* What is being asked
Show each line of the data that contains the word "OILEX".

* Data

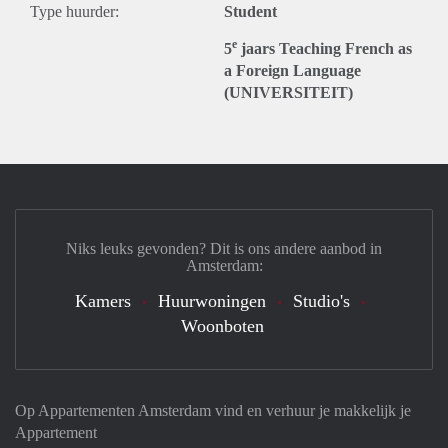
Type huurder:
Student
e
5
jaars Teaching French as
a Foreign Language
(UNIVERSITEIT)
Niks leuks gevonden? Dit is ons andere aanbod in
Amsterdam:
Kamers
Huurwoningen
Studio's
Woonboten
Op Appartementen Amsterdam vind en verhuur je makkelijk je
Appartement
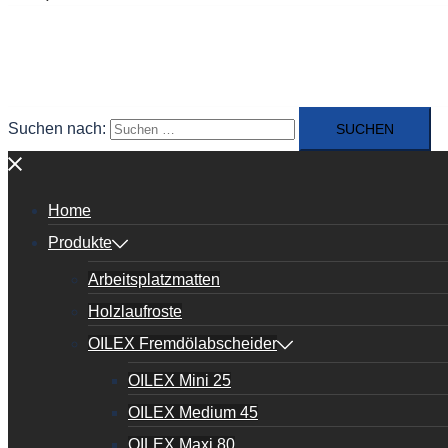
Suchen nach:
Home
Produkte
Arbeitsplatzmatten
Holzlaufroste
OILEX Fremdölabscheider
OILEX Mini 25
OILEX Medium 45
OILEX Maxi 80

* * *

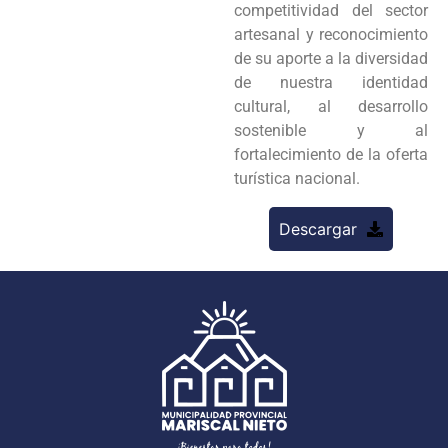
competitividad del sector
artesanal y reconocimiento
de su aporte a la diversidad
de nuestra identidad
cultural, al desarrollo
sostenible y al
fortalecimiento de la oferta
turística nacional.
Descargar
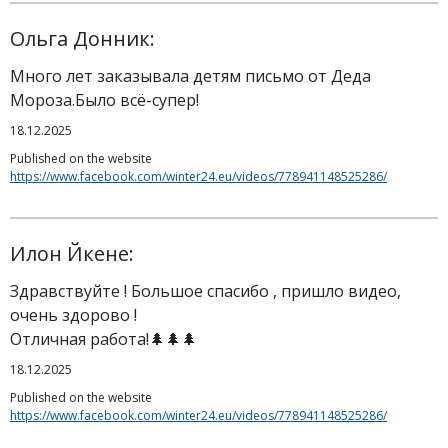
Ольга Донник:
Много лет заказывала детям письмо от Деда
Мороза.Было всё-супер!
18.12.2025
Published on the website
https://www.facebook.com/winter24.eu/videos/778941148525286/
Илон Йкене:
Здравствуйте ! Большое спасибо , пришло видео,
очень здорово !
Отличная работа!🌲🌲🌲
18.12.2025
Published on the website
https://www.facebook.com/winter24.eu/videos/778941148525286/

* Answer for this exercise
OILEX Fremdölabscheider
OILEX Mini 25
OILEX Medium 45
OILEX Maxi 80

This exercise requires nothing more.